Coco Gauff’s run at Wimbledon now feels like a real breakthrough on grass. After a two-year wait for a grass-court win, the American has beaten Jessica Pegula to reach the Wimbledon semifinals for the first time, turning a surface that had become her weakest recent setting into a route back into the biggest rounds.
That matters because Wimbledon had been the one Grand Slam where Gauff had not previously gone beyond the quarterfinals. It also came after a difficult recent pattern on grass, including losses in Berlin and an early exit at Wimbledon last year. For a player who has often looked more natural on the quicker hard courts, this is the sort of result that changes the mood around a tournament.

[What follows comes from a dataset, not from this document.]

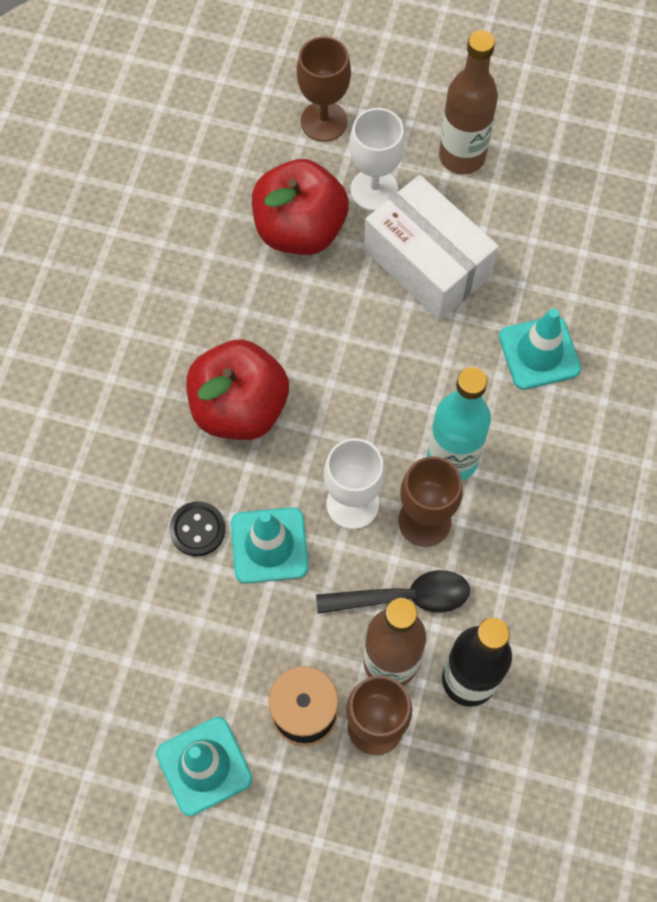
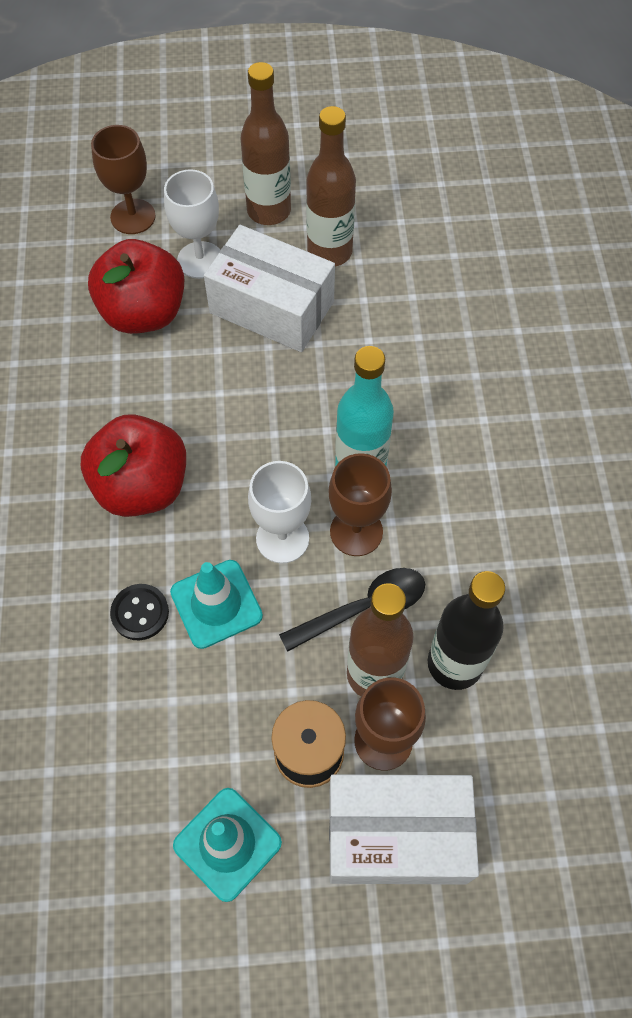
camera: 20 degrees left, 5 degrees down
(355, 815) = (397, 835): none -> white box
(507, 221) = (329, 252): none -> brown bottle
(539, 353) = (402, 352): turquoise traffic cone -> none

From early exit to semifinal run
The contrast with the recent record is striking. Last year, Gauff lost her first warm-up match at the Berlin Tennis Open and then fell in the first round at Wimbledon. Two weeks before this year’s tournament, she lost another opening match on grass in Berlin. So to now be into the semifinals after beating Belinda Bencic and Jessica Pegula gives this run a very different feel.
Her first-round victory over Tamara Korpatsch on Monday, a 6-2, 6-1 win in less than an hour, was the first sign that the grass story might be changing. It was also her first grass-court win in two years, ending a 24-month wait and suggesting that the surface could finally be becoming less of a problem.
Confidence on the surface
Gauff has been frank about the challenge. “I don’t regret the past, I just learn from it,” she said, a line that fits the way this Wimbledon campaign has unfolded. Rather than hiding from the setbacks, she has used them as part of the rebuild.

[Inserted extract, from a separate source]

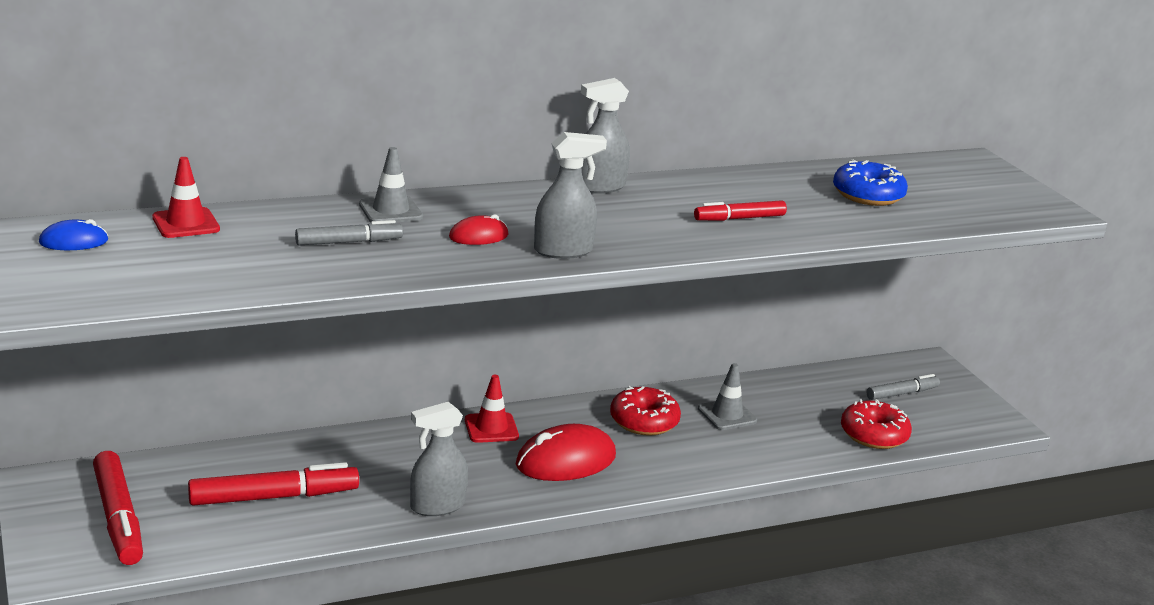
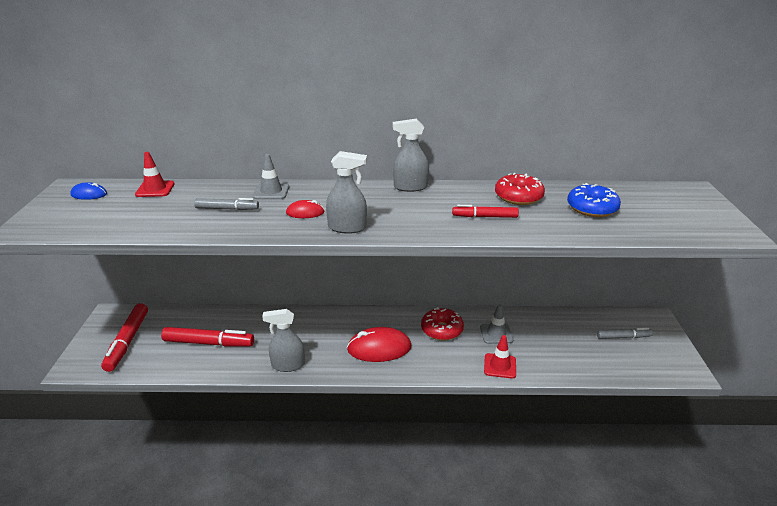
camera: 25 degrees right, 5 degrees up
(491, 428) = (351, 320): red traffic cone -> red traffic cone (500, 366)
(874, 435) = (588, 364): red donut -> red donut (518, 197)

She has also made clear where the shift has to come from. “I definitely think I have the ability to play on it. I think it’s more about the confidence,” Gauff said. That is the key point here: the issue was never only technical, but whether she could trust her game on a surface that had repeatedly exposed her.
Why this run matters now
Gauff’s grass-court record has not suddenly turned into a career strength, but this is still a meaningful step. A player who once needed to prove she could handle Wimbledon has now done more than survive the opening rounds. She has beaten Belinda Bencic and Jessica Pegula and moved into the semifinals, which is a proper statement rather than a one-off result.
She remains one of the most interesting players in the draw because her level can still rise quickly when confidence follows her around the court. If this run is the start of a better relationship with grass, Wimbledon may end up being the place where that change became visible.